Assigned task: From the records below, transcribe only the lines running from the one with "vfov_deg: 43.6" through the one with "f_number: 2". Keep both of those end lines.

Record extracts:
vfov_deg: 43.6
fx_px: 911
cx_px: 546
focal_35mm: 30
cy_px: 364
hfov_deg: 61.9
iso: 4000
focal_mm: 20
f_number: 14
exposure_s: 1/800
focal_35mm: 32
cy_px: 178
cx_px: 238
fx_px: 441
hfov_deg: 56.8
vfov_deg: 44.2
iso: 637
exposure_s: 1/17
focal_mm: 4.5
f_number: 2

---

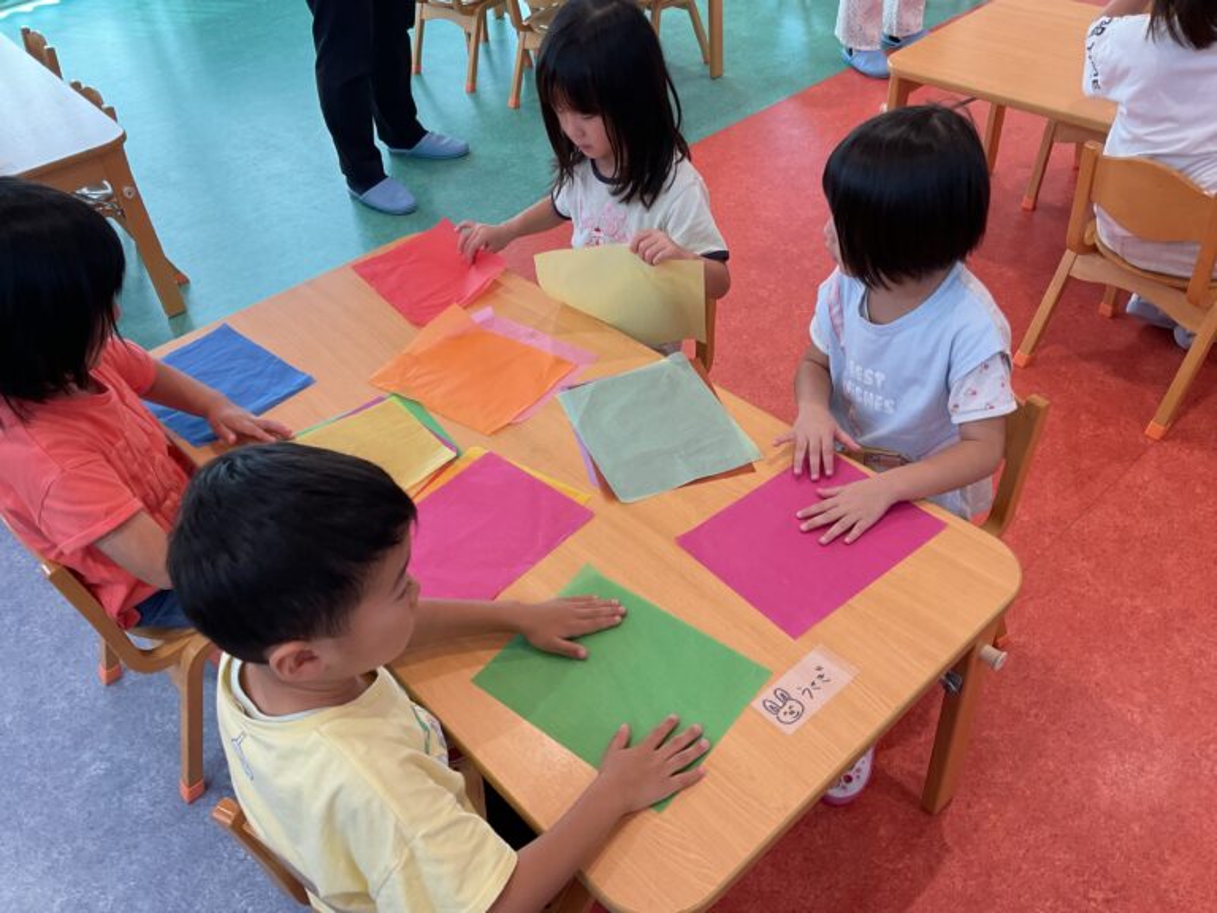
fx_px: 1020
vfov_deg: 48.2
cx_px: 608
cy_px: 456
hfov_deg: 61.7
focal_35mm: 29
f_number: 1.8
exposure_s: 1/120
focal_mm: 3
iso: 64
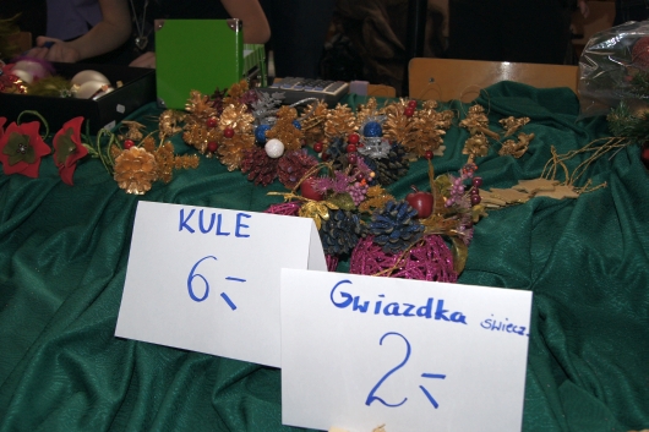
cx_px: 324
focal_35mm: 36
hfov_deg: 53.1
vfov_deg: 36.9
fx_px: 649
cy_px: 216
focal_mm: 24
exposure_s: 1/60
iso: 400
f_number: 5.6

Exercise response:
vfov_deg: 43.6
fx_px: 911
cx_px: 546
focal_35mm: 30
cy_px: 364
hfov_deg: 61.9
iso: 4000
focal_mm: 20
f_number: 14
exposure_s: 1/800
focal_35mm: 32
cy_px: 178
cx_px: 238
fx_px: 441
hfov_deg: 56.8
vfov_deg: 44.2
iso: 637
exposure_s: 1/17
focal_mm: 4.5
f_number: 2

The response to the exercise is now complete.